Task statement ->
Leaving the images aside, print every record in the material exactly.

Working data ->
========================================

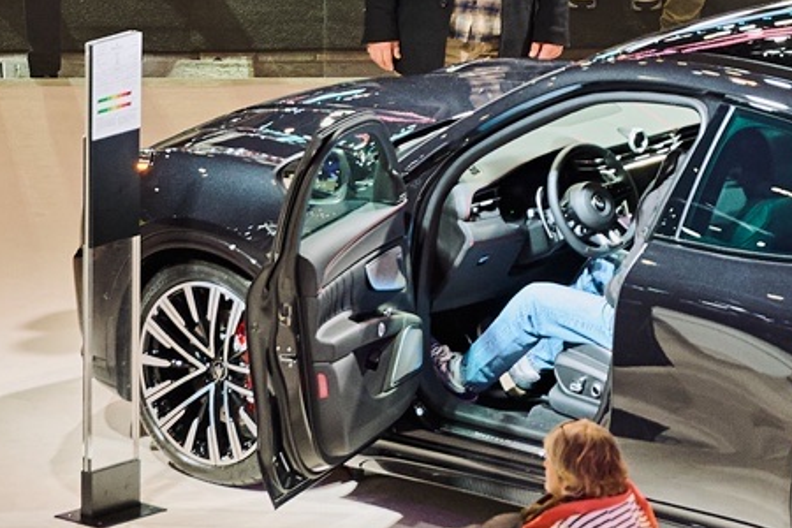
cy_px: -478
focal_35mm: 842
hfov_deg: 2.4
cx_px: 1033
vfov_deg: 1.6
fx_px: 18523
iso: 800
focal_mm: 185
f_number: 4.5
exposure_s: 1/100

========================================

Reply ->
cy_px: -478
focal_35mm: 842
hfov_deg: 2.4
cx_px: 1033
vfov_deg: 1.6
fx_px: 18523
iso: 800
focal_mm: 185
f_number: 4.5
exposure_s: 1/100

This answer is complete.